Download or read book Stephen I the First Christian King of Hungary written by Nora Berend and published by Oxford University Press. This book was released on 2024-06-20 with total page 267 pages. Available in PDF, EPUB and Kindle. Book excerpt: Stephen I, Hungary's first Christian king (reigned 997-1038) has been celebrated as the founder of the Hungarian state and church. Despite the scarcity of medieval sources, and consequent limitations on historical knowledge, he has had a central importance in narratives of Hungarian history and national identity. This book argues that instead of conceptualizing modern political medievalism separately as an 'abuse' of history, we must investigate history's very fabric, because cultural memory is woven into the production of the medieval sources. Medieval myth-making served as a firm basis for centuries of further elaboration and reinterpretation, both in historiography and in political legitimizing strategies. In many ways we cannot reach the 'real' Stephen, but we can do much more to understand the shaping of his myths. The author traces the origin of crucial stories around Stephen, contextualizing both the invention of early narratives and their later use. A challenger to Stephen's rule who may be a medieval literary invention became the protagonist of a rock opera in 1983, also standing in for Imre Nagy, a key figure of the 1956 revolution; moreover, he was reinvented as the embodiment of true Hungarian identity. The alleged right hand relic was 'discovered' to provide added legitimacy for Hungary's kings and then became a protagonist of the entanglement of Church and state. A medieval crown was invested with supernatural status, before turning into a national symbol. This book analyses the often seamless flow that has turned medieval myth into modern history, showing that politicisation was not a modern addition, but a determinant factor from the start.
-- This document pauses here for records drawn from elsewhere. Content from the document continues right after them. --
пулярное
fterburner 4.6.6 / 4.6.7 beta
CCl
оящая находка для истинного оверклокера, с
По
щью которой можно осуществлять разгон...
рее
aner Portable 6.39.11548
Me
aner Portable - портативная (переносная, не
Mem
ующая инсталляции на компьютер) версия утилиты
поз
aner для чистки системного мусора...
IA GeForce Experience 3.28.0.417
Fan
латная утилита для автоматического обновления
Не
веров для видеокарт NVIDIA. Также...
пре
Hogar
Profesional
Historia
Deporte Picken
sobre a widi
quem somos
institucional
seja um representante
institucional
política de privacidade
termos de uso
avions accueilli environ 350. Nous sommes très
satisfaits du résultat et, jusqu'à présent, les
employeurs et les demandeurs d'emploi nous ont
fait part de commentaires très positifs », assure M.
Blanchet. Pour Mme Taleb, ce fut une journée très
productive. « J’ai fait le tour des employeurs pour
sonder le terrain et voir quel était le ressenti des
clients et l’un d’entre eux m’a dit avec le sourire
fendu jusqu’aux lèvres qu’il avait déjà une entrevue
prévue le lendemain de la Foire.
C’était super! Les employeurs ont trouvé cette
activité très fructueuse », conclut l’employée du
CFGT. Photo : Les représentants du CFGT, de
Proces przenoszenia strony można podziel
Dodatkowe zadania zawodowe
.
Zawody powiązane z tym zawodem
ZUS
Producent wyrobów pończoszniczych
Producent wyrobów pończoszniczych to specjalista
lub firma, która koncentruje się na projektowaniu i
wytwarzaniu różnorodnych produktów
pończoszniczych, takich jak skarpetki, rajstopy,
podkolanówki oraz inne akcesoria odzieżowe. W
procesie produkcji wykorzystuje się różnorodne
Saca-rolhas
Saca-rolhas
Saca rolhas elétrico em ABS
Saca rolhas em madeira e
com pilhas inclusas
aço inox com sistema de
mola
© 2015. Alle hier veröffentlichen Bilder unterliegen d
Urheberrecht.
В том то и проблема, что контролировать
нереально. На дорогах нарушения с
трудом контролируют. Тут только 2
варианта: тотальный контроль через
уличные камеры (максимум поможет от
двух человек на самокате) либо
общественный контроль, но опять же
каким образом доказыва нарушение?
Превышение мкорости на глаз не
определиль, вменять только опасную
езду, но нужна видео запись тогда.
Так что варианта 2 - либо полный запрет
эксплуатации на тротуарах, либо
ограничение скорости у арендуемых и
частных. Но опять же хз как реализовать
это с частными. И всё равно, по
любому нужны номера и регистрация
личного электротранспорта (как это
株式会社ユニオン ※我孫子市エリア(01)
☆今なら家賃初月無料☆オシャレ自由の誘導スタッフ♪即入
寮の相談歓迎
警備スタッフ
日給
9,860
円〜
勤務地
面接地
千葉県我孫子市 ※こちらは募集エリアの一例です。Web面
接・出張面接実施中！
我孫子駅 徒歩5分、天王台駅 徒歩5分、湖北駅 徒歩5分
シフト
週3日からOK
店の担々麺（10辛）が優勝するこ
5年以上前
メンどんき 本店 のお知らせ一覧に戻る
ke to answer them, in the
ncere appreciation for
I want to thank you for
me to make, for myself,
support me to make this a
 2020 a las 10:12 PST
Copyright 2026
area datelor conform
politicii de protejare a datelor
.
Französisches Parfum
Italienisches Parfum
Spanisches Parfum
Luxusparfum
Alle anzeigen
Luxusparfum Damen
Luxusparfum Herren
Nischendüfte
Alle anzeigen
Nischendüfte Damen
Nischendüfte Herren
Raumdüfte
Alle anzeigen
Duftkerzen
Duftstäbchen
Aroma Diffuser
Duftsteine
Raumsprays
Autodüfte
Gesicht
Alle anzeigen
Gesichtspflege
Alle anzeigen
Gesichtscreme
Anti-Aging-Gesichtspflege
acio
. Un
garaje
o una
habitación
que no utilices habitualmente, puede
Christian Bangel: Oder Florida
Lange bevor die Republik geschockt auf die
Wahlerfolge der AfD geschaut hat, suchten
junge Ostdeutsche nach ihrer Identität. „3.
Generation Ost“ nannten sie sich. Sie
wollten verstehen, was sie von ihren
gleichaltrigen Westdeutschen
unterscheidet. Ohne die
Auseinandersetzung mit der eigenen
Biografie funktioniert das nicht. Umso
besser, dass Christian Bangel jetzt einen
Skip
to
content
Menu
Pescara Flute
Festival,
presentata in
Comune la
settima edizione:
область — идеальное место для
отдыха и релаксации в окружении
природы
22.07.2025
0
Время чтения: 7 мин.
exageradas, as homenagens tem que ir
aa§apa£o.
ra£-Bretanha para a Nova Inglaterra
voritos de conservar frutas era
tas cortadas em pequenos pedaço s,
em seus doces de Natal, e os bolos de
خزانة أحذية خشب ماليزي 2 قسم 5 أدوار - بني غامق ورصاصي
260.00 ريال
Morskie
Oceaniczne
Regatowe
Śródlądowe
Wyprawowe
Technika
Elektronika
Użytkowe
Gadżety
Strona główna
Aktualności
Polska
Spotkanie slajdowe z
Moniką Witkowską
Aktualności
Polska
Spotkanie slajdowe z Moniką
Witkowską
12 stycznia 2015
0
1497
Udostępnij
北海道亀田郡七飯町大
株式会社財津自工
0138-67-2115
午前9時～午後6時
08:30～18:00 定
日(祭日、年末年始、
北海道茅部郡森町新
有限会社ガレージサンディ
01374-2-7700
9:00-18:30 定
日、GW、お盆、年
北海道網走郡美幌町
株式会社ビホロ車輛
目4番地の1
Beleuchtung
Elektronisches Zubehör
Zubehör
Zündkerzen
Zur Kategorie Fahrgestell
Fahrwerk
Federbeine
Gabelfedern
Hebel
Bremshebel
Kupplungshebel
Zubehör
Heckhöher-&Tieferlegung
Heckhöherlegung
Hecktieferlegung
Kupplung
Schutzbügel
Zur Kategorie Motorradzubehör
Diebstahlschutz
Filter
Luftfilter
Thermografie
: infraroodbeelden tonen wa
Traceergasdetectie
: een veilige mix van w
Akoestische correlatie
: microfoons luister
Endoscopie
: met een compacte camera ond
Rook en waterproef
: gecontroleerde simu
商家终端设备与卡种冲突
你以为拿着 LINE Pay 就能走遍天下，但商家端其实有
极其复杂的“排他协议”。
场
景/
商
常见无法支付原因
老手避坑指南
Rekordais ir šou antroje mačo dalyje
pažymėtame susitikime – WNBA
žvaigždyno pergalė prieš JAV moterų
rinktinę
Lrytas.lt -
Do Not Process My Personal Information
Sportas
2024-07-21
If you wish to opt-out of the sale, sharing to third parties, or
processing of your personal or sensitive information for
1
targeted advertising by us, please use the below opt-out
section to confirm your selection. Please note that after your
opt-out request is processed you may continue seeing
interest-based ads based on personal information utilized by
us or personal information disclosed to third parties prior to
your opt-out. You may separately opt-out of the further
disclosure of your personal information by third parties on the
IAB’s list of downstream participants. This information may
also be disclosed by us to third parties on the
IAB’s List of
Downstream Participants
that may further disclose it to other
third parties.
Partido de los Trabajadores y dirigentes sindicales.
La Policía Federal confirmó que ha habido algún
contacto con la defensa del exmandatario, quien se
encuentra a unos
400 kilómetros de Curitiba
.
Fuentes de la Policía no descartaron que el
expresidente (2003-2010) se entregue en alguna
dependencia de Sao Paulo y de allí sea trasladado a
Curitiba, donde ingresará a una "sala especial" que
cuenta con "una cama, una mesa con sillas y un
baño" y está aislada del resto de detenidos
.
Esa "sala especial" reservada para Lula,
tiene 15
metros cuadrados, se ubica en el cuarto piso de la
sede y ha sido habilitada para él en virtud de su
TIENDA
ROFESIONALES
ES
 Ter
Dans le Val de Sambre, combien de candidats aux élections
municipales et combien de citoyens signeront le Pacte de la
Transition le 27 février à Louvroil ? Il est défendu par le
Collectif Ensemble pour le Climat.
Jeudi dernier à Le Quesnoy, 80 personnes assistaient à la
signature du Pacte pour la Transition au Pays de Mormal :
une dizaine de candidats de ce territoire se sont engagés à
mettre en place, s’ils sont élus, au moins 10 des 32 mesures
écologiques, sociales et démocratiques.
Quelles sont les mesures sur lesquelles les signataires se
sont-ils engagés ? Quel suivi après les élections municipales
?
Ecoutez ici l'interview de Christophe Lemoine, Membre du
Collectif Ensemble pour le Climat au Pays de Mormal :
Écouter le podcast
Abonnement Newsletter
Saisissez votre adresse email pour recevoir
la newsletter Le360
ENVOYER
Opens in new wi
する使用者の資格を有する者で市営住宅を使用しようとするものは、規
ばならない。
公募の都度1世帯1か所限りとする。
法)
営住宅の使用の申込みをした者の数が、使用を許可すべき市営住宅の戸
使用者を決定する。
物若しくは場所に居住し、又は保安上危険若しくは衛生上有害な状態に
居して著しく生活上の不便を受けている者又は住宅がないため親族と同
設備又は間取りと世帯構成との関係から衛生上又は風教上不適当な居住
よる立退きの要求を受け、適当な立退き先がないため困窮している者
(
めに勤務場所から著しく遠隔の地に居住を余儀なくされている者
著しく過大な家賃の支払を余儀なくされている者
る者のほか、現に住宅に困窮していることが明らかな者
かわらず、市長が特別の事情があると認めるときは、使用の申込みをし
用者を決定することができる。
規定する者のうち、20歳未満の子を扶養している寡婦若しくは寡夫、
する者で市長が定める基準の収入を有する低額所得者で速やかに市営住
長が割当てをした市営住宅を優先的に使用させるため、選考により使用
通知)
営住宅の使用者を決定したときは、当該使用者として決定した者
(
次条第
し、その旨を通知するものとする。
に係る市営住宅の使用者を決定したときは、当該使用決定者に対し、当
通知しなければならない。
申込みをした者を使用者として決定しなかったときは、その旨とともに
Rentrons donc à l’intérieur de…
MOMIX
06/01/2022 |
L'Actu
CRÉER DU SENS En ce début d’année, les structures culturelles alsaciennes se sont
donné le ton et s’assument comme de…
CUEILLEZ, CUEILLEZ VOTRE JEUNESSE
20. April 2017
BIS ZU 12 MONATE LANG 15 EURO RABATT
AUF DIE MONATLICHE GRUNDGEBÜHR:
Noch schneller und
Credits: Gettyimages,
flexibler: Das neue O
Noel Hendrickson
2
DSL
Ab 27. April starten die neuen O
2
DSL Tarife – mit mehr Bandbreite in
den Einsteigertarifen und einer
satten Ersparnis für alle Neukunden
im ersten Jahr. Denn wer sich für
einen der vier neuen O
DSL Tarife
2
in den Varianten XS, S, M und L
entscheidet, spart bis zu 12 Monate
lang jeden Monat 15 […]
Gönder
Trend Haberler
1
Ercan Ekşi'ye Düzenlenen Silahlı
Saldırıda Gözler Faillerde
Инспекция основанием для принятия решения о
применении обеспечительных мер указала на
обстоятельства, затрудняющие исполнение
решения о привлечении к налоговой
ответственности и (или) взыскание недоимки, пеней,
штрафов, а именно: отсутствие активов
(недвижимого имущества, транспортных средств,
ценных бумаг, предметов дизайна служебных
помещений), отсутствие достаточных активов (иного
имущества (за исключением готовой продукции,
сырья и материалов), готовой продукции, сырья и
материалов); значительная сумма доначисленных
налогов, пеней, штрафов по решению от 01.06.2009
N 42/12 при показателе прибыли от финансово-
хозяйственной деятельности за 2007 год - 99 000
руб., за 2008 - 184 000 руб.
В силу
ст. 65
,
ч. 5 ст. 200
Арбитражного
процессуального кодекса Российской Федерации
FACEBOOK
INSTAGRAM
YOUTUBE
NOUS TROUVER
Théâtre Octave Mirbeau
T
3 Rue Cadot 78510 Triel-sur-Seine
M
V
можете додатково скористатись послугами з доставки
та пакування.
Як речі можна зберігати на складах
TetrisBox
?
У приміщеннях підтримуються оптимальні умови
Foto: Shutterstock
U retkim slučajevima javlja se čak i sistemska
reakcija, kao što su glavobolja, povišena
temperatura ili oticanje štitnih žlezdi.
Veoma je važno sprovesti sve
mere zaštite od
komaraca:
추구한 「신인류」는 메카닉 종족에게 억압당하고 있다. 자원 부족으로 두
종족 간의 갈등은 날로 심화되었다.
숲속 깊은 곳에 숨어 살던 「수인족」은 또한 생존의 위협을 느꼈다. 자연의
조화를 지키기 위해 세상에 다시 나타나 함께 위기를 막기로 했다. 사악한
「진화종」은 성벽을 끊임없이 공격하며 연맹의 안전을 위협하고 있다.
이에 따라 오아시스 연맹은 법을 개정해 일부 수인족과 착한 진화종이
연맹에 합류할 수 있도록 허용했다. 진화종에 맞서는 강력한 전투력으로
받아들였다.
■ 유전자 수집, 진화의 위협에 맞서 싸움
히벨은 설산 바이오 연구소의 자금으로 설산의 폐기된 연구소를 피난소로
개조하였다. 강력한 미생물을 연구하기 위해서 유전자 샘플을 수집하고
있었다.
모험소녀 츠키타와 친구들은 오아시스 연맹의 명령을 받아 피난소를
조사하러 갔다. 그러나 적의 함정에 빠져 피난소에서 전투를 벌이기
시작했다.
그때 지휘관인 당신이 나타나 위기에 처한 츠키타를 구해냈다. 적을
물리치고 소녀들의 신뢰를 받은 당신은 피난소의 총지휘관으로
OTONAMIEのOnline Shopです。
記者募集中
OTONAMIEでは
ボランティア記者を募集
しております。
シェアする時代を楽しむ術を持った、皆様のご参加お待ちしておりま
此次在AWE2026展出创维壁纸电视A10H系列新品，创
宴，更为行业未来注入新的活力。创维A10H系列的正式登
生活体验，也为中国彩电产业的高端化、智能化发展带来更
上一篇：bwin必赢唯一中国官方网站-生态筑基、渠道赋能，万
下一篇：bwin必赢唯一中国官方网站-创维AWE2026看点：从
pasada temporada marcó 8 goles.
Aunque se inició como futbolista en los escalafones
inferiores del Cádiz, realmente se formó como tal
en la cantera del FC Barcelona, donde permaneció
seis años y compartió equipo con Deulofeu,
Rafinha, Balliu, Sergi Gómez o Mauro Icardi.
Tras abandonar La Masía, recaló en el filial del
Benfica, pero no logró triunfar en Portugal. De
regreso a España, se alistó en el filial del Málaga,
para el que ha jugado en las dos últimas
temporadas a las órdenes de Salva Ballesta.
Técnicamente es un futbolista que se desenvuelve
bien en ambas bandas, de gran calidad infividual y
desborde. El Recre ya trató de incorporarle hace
Book The Power of Protocol

    Book Details:
  • Author : D. L. d'Avray
  • Publisher : Cambridge University Press
  • Release : 2023-08-10
  • ISBN : 1009361163
  • Pages : 279 pages

Download or read book The Power of Protocol written by D. L. d'Avray and published by Cambridge University Press. This book was released on 2023-08-10 with total page 279 pages. Available in PDF, EPUB and Kindle. Book excerpt: How did the papacy govern European religious life without a proper bureaucracy and the normal resources of a state? From late Antiquity, papal responses were in demand. The 'apostolic see' took over from Roman emperors the discourse and demeanour of a religious ruler of the Latin world. Over the centuries, it acquired governmental authority analogous to that of a secular state – except that it lacked powers of physical enforcement, a solid financial base (aside from short periods) and a bureaucracy as defined by Max Weber. Through the discipline of Applied Diplomatics, which investigates the structures and settings of documents to solve substantive historical problems, The Power of Protocol explores how such a demand for papal services was met. It is about the genesis and structure of papal documents – a key to papal history generally – from the Roman empire to after the Council of Trent in the sixteenth century, and is the only book of its kind.